Nasional

HMI : Independensi Memihak pada Kebenaran

MANADO - Independen berdasarkan tafsir independensi Himpunan Mahasiswa Islam (HMI) adalah memihak pada kebenaran. Mengenai kontestasi Pilpres 2019, HMI harus berada di tengah. Sebab, posisi tengah adalah posisi seimbang, dan dalam konteks apapun itu posisi seimbang selalu menjadi posisi yang benar.

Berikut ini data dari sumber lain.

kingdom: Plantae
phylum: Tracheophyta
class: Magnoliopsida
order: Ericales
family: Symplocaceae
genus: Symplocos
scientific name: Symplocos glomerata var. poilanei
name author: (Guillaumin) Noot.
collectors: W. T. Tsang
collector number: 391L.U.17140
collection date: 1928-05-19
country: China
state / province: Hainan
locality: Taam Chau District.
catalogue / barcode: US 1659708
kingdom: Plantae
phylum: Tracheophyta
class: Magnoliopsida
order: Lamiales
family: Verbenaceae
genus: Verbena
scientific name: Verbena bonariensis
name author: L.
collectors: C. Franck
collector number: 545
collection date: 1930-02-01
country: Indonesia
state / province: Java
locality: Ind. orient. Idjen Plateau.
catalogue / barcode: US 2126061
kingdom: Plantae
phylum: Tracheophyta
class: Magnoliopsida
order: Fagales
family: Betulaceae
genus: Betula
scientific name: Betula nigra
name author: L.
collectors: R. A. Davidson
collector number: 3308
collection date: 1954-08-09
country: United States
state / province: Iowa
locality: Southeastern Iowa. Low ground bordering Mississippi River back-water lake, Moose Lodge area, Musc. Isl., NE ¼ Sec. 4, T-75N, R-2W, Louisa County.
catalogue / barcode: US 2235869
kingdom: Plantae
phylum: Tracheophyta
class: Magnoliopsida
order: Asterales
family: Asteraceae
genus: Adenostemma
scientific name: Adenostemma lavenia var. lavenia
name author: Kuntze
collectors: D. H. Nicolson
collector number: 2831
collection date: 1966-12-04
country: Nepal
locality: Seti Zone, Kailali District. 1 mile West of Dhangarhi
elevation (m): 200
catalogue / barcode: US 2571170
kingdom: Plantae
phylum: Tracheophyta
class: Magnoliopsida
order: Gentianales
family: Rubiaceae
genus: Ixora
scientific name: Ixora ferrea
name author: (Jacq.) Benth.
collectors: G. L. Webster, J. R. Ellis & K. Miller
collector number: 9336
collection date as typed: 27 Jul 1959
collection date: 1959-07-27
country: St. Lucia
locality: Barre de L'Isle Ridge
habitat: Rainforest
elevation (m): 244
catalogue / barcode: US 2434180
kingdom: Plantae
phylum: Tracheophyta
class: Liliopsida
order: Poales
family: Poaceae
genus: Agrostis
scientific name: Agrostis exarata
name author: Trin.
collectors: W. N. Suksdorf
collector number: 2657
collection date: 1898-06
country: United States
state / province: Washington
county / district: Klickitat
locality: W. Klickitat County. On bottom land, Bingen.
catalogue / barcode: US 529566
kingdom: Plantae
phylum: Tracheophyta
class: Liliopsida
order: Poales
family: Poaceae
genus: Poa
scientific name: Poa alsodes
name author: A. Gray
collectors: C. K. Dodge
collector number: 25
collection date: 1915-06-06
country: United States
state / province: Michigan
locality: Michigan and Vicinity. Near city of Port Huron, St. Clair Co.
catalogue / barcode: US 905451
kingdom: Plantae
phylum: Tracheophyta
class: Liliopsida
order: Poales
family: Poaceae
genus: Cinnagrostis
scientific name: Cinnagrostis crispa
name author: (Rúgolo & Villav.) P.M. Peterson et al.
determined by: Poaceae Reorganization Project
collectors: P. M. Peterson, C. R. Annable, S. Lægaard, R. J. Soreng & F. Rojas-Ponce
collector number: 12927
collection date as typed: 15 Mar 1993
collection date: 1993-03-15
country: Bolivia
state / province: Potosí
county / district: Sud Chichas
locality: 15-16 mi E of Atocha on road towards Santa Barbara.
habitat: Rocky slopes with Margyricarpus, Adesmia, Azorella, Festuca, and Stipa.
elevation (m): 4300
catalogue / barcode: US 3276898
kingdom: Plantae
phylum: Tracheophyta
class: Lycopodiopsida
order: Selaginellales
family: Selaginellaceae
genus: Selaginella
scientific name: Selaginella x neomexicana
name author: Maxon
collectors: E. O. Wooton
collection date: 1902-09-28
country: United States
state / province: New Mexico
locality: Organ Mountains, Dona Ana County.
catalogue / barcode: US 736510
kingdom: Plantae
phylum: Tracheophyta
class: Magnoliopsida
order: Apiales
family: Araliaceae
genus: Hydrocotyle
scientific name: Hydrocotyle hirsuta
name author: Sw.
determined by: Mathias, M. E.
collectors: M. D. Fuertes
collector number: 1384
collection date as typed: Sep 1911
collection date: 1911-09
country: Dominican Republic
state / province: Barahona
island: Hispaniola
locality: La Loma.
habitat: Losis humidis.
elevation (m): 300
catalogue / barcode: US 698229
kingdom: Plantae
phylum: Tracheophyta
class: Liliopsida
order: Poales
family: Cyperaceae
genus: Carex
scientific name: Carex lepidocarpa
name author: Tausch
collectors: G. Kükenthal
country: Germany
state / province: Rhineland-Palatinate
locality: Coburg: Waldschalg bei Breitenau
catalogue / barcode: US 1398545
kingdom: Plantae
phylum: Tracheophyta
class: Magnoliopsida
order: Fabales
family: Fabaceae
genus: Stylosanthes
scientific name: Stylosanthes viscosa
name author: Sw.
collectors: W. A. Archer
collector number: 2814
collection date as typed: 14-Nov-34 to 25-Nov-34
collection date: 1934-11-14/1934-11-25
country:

"Namun jangan sampai kita memonopoli kebenaran hanya pada satu pihak. Sehingga seolah-olah pihak lainnya salah secara mutlak," tegas Ketua Bidang Ekonomi dan Pembangunan Pengurus Besar Himpunan Mahasiswa Islam (PB HMI) Rahim Key.

Rahim menyampaikan itu saat Badan Koordinasi Himpunan Mahasiswa Islam (Badko HMI) Sulawesi Utara-Gorontalo menggelar pelantikan untuk periode 2018-2020. Pelantikan di Gedung DPRD Provinsi Sulawesi Utara, Manado ini mengangkat tema "Ikrar Perjuangan : Ikhtiar Badko HMI Sulut-Go Menjawab Tantangan Zaman".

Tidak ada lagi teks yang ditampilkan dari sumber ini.